Page:Claudine a l'Ecole.pdf/322

La bibliothèque libre.
Le texte de cette page a été corrigé et est conforme au fac-similé.
302
claudine à l’école

pourtant, dans tout ce blanc, — non, pas belle ! mais ses yeux minces pétillent d’orgueil quand même. Au carrefour du Marché, on nous crie « Halte ! » Il faut nous laisser rejoindre par l’école des garçons, toute une file sombre qu’on a une peine infinie à maintenir en rangs réguliers ; les gamins nous semblent aujourd’hui fort méprisables, hâlés et gauches dans leurs beaux habits ; leurs grosses mains pataudes lèvent des drapeaux.

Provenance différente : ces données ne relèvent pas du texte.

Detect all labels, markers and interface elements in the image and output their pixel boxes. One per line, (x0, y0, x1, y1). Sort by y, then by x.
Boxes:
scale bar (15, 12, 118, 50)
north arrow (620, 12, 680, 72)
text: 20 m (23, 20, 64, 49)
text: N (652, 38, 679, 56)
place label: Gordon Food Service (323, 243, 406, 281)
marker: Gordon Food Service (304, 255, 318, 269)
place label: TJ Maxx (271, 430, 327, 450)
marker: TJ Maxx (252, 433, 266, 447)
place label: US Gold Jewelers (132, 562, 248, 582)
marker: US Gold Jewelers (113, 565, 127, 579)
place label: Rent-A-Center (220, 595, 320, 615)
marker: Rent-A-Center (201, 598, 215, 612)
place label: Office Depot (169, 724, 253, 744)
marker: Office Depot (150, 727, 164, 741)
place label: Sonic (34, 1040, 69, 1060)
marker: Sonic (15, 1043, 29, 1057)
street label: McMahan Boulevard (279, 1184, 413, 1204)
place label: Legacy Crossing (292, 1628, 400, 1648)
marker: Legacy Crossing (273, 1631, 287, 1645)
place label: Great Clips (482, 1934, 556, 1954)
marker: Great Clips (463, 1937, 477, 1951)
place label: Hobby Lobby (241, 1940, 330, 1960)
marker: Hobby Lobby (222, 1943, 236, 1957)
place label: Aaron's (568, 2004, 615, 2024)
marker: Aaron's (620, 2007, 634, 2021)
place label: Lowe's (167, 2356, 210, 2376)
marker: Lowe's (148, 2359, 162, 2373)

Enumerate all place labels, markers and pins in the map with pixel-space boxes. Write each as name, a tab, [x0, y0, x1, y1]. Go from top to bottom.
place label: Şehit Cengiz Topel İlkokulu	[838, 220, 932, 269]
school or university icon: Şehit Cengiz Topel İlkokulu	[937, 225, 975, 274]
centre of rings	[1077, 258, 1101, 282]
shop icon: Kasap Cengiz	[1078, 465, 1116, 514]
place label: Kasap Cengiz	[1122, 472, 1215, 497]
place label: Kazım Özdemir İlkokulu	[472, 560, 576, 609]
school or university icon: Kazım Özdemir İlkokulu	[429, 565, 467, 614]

Pendant la halte, nous nous sommes retournées toutes les trois, en dépit de notre importance : derrière nous, Luce et ses congénères s’appuient belliqueusement aux hampes de leurs fanions ; la petite rayonne de vanité et se tient droite comme Fanchette quand elle fait la belle ; elle rit tout bas de joie, incessamment ! Et jusqu’à perte de vue, sous les arceaux verts, robes bouffantes et chevelures gonflées, s’enfonce et se perd l’armée des Gauloises.

« En marche ! » Nous repartons, légères comme des roitelets, nous descendons la rue du Cloître et nous franchissons enfin cette muraille verte, faite d’ifs taillés aux ciseaux, qui représente un château-fort ; et comme, sur la route, le soleil tape dur, on nous arrête dans l’ombre du petit bois d’acacias tout près de la ville ; nous attendrons là les voitures ministérielles. On se détend un peu.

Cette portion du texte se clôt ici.